Two Directions of Global 5G Development---Sub-6GHz and Millimeter Wave
Global 5G network frequency bands are mainly divided into two major ranges---Sub-6GHz and millimeter wave, which are also the two directions of global 5G development. China has chosen the Sub-6GHz frequency band to develop 5G, the United States mainly chooses the millimeter wave frequency band, and South Korea, Japan, Europe and other countries or regions are developing both frequency bands.
The characteristics of the Sub-6GHz frequency band are strong signal penetration, with powerful and wide coverage, but the data transmission speed is slower than millimeter waves. The propagation distance of Sub-6GHz is farther than millimeter wave, and it is easier to solve the problem of signal coverage in larger area. Because of its wide range, can penetrate objects better, and can be installed directly on the basis of 4G base stations, it has a lower construction cost for operators.
China choose the Sub-6GHz frequency band is mainly to solve the signal coverage problem of the 5G network first, and put 5G technology into practical application as soon as possible, so that most consumers can use the 5G network. Of course, China also has not stopped in the development of millimeter waves.
The characteristics of the millimeter wave frequency band is that millimeter waves are electromagnetic waves with a wavelength of about 1 millimeter to 10 millimeters. It has fast transmission speed, high millimeter wave bandwidth, low delay, and high capacity, but they have poor penetration . Millimeter waves not only require more signal towers to cover the signal, but also require to output high-intensity signals continuously. The output power of 5G base stations is three times that of 4G, and the power consumption is a huge expense. 5G mobile phones using millimeter wave technology can be blocked by almost anything, such as phone booths, glass, trees, and rain etc. As long as there is obstruction between the base station and the mobile phone, the 5G network may fall back to 4G.
At present, the highest downlink rate of chips supporting Sub-6GHz is 4.7Gbps, while the downlink rate of chips supporting millimeter waves can reach 7.35Gbps, theoretically even 10Gbps high-speed transmission can be realized. Sub-6GHz and millimeter waves are complementary, not iterative. Just like the data cellular network and Wi-Fi, network construction depends on the specific needs of the operator and operating environment.
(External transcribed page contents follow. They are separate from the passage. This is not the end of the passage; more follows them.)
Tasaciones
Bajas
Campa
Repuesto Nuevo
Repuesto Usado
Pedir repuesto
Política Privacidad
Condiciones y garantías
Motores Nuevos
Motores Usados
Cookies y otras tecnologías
The millimeter wave has a higher bandwidth, which makes it easier to solve the problem of user network congestion, while satisfying more people to surf on the Internet. This technology has a small coverage area and it is more suitable for applications in densely populated scenes such as stations, airports, and stadiums. To achieve the same coverage level as Sub-6GHz, the base station density is at least 5 times that of Sub-6GHz base stations, and the cost is naturally higher.
High-frequency millimeter waves naturally have their advantages like it can provide faster and high-quality network services, but because the wavelength of millimeter waves is basically only 1-10 mm. Not only the coverage distance is short, but also the signal attenuation is large during the transmission process, and it is easily blocked.
For Sub-6GHz frequency band, due to the long transmission distance and the wider coverage of the honeycomb, compared to the high-frequency millimeter wave, the demand of base stations will also be small. At the same time, the technology used in the Sub-6GHz frequency band can follow the technology developed during the 4G period, which can not only greatly reduce the connection of the base station, but also reduce the total weight of the base station. In addition, the industry chain of radio frequency components related to the Sub-6GHz frequency band is already relatively mature.